CONSIGNE → D'après l'extrait sur le club de soccer du Vermont, pourquoi Matt Wolff a-t-il fait entrer la personne qui parle dans le groupe de fondateurs ?

EXTRAIT CHOISI →
━━━━

Matt Wolff a aussi eu du temps libre pendant la pandémie. C’est un designer, qui a fait une floppée de logos très cools et pendant la pandémie il a commencé à penser à… la vie [rires]. Il y avait beaucoup de réflexions, pensant à son temps dans le design chez Nike et il s’est rendu compte que le football, c’est avant tout une volonté. Il y a énormément d’énergie humaine et matérielle qui vont vers ce sport, et en réalité on en fait pas grand-chose. Ce sport cause plein de problèmes sans vraiment les aborder. Donc notre but dès le début c’est de voir comment utiliser le sport qu’on aime, le soccer, pour combattre le changement climatique, une question simple qui est devenue ensuite bien plus complexe.
Il a également une histoire avec le Vermont. Matthew a fait une partie de son éducation dans la région, il a appelé tous les Vermonters qu’il avait dans son téléphone, dont moi, des gens d’industries différentes pour demander : « comment est-ce que l’on peut créer un club de football qui puisse lutter contre le changement climatique ? ». Comme j’avais cette expérience dans le soccer, surtout dans les médias, il m’a fait rentrer dans un groupe de fondateurs et après un an de Google Meet où on se demandait comment faire ceci et cela, on s’est lancé. Nos joueurs arrivent ce weekend, les entraînements commencent ce lundi et notre premier match à l’extérieur est le 15 !
Quel est l’état du soccer dans le Vermont ?

━━━━

LES DONNÉES →
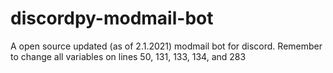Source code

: # discordpy-modmail-bot
 A open source updated (as of 2.1.2021) modmail bot for discord.
 Remember to change all variables on lines 50, 131, 133, 134, and 283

━━━━

CORRIGÉ → Il l'a fait entrer dans le groupe parce qu'elle avait de l'expérience dans le soccer, surtout dans les médias.